Comfort in Culture Shock
Most of us experience some form of anxiety when we travel outside the comfort zone of our own country, language and cultural setting. This feeling of unease is called culture shock and although unpleasant, it is not life-threatening. Or is it?

Our first missionary term in Brazil was filled with multiple opportunities to experience culture shock. We adapted to two cultures, learned two languages and invented a writing system for one of them. Living with the Canela people in their jungle villages, we learned to live without clean water, plumbing, electricity, mail, and phone service. That’s fine during a few weeks of vacation camping, but a strain for six months at a stretch with three pre-school children.

The society to which we were adapting found comfort in a woven palm-leaf mat for sleeping, sitting cross legged on the hard clay floor, a pair of shorts for the men and a piece of wrap-around-the-hips cloth for the women. We learned to do without most things we had been used to for the first three decades of our lives. In all this, we experienced the fact of the Holy Spirit as our Comforter. We often needed to feel His comforting peace and Presence to relax the tensions we felt.

Back to Canada
After four years of adjusting to these stresses we returned to Canada for a furlough. I thought I had it all together. My motto was, “Bring it on! The God of all comfort and I can deal with it.” That is why it was such a surprise when one culture shock situation nearly cost me my life. Right in my own country!

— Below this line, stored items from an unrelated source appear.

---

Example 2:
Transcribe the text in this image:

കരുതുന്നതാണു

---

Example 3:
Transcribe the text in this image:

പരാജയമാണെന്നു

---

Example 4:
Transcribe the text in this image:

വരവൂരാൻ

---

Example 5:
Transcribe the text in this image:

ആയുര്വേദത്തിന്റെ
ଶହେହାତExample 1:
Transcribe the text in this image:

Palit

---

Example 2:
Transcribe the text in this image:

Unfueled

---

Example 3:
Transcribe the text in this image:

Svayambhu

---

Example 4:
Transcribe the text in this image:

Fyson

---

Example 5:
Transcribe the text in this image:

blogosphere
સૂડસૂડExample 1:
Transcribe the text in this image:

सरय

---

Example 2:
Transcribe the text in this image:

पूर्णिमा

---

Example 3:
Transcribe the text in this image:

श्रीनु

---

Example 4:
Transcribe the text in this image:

My brother Henry had bought a used car for us and now accompanied me to the government registry office to register it and get the license plates.

A Major Culture Shock
I was surprised when, instead of waiting for an hour in a long line, it was our turn and the clerk called us to the counter, “We’d like to register this vehicle,” Henry said, handing the clerk the bill of sale and the certificate of insurance. She glanced over them, mentioned the fee which I handed over in cash. She worked her typewriter for a few minutes, then reached under the counter and clattered the license plates on the counter. She dropped the registration card, bill of sale and insurance certificate on top of them, looked over my shoulder and called, “Next.”

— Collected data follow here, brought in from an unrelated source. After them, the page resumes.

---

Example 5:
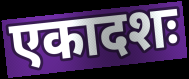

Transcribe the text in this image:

एकादशः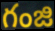
గంజి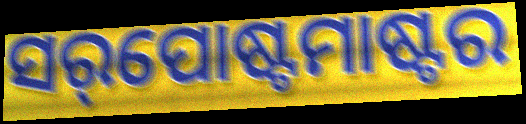
ସର୍‌ପୋଷ୍ଟମାଷ୍ଟର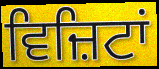
ਵਿਜ਼ਿਟਾਂ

My mind still flooded with memories of enduring endless hours of Brazil’s bureaucracy, I picked up the papers and license plates and in a shocked daze slowly turned away from the counter.

“Let’s go,” Henry said and started walking to the door. I followed him wordlessly as nightmare remembrances of endless red tape whirling through my mind. I walked through the door, reliving the frustrating, sometimes day-long standing in multiple lines in Brazil to accomplish what I had just done in five minutes.

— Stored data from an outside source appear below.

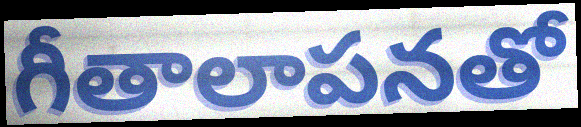
గీతాలాపనతో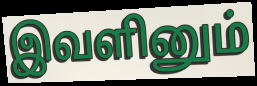
இவளினும்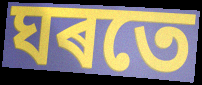
ঘৰতেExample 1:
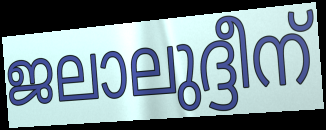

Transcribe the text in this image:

ജലാലുദ്ദീന്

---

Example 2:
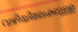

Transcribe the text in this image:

വഴിയിലേക്കുള്ള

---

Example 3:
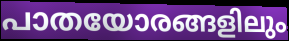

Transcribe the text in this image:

പാതയോരങ്ങളിലും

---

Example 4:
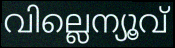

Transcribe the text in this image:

വില്ലെന്യൂവ്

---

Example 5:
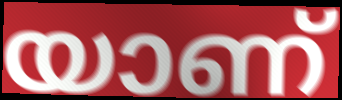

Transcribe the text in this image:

യാണ്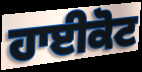
ਹਾਈਕੋਟ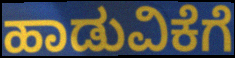
ಹಾಡುವಿಕೆಗೆ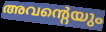
അവന്റെയും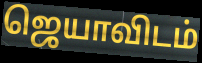
ஜெயாவிடம்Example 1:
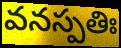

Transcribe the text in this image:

వనస్పతిః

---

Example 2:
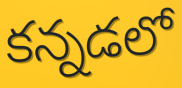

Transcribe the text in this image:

I was in full-blown culture shock as I crossed the sidewalk, stepped off the curb and took the first step to certain death. That’s when Henry grabbed my arm and yanked me out of the way of the oncoming bus.

His brusque life-saving action broke through my home-country, re-entry culture shock. As Henry drove me home, I explained to him what agonies I used to endure when dealing with bureaucracy in Brazil.

The fact that God had prompted Henry to grab and jerk me out of harm’s way so brusquely was a great comfort to me.